Above, I could hear footsteps, but there was only one narrow window in the tower, high above where I was hidden, and the light didn’t touch me.

I closed eyes and listened—three mice, maybe more. Their tiny sniffling noses. The sound of servants floors above, shaking out fresh linens and chatting with one another.

The Spires was alive.

Was I, still?

I shouldn’t have been.

“Roland?” The voice, so tentative and soft, drew a hiss from me as I pressed back against the wall.

It didn’t matter. Tris had never been afraid of me.

I wanted to think that was because I was no one to fear, but he hadn’t feared my father either. Perhaps Tristram Radcliffe simply had very poor judgment.

His golden eyes shone, even in this dark place, when he found me beneath the stairs.
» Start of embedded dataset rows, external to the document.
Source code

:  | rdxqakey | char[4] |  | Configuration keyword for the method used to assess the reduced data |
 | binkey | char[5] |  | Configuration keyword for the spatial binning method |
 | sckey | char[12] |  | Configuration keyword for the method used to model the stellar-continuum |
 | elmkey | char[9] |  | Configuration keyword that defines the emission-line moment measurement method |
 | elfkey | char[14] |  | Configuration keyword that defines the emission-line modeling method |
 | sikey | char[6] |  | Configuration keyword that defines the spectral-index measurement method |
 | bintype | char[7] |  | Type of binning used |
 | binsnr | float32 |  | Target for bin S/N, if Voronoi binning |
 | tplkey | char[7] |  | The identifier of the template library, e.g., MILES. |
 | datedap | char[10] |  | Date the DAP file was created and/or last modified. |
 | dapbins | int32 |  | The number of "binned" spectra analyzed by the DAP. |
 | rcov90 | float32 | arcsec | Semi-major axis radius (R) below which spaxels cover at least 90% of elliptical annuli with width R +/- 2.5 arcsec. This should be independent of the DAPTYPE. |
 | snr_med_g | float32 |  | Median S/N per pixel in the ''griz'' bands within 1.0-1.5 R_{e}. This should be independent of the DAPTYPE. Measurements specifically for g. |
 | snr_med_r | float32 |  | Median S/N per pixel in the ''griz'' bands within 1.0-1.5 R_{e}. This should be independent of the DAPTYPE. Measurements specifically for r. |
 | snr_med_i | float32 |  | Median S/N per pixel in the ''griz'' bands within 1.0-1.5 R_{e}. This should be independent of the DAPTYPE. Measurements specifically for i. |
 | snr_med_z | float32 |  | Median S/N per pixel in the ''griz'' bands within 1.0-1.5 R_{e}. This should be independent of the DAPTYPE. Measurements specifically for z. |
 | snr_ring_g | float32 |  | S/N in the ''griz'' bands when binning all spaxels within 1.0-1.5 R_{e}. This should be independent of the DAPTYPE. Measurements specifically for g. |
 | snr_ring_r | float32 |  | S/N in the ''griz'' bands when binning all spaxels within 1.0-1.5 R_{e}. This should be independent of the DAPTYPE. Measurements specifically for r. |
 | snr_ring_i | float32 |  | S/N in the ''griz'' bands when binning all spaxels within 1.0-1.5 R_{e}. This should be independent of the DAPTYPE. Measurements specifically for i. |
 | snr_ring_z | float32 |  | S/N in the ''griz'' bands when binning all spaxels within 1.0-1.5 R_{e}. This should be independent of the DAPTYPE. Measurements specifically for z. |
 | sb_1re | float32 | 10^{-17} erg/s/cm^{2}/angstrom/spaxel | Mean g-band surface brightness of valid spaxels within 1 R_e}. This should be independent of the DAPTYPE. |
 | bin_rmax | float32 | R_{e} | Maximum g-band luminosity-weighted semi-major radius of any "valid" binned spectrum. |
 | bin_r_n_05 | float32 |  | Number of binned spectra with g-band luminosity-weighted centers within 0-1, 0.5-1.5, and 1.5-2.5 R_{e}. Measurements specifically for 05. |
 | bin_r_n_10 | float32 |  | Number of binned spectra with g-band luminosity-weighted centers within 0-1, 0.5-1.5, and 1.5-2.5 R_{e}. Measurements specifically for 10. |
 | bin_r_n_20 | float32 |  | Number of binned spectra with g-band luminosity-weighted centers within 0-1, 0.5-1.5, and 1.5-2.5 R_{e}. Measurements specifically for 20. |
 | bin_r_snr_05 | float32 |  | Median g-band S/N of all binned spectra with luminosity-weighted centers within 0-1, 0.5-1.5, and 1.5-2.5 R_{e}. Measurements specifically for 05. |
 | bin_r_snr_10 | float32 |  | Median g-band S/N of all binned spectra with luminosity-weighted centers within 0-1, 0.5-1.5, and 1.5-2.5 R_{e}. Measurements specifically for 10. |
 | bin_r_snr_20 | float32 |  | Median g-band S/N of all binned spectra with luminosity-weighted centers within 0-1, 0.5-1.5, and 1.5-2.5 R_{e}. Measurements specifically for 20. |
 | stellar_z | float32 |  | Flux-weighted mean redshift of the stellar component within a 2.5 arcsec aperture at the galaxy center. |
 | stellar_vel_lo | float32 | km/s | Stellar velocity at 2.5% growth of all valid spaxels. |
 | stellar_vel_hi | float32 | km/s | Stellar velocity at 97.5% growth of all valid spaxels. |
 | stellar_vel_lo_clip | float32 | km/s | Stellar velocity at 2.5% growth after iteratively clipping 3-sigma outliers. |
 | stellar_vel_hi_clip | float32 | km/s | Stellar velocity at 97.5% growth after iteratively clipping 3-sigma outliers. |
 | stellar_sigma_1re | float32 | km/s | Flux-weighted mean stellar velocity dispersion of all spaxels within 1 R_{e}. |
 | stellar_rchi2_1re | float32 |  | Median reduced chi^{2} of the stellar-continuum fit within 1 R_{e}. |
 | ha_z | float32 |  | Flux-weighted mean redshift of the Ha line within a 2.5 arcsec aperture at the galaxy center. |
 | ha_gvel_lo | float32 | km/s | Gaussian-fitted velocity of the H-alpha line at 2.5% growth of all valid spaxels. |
“I thought I saw you in the corridor,” he said gently.

He reached out, and I flinched back.

This was—Rhys had said it would get worse, but I didn’t want them to see. To know.

Not anyone. Not even Tris.

“Show me?” he said gently. In the end, there was so little judgment in his voice that I had no choice in the matter.

I held out my shaky hand. Even in this dim light, the golden scales snaking down my arm shone.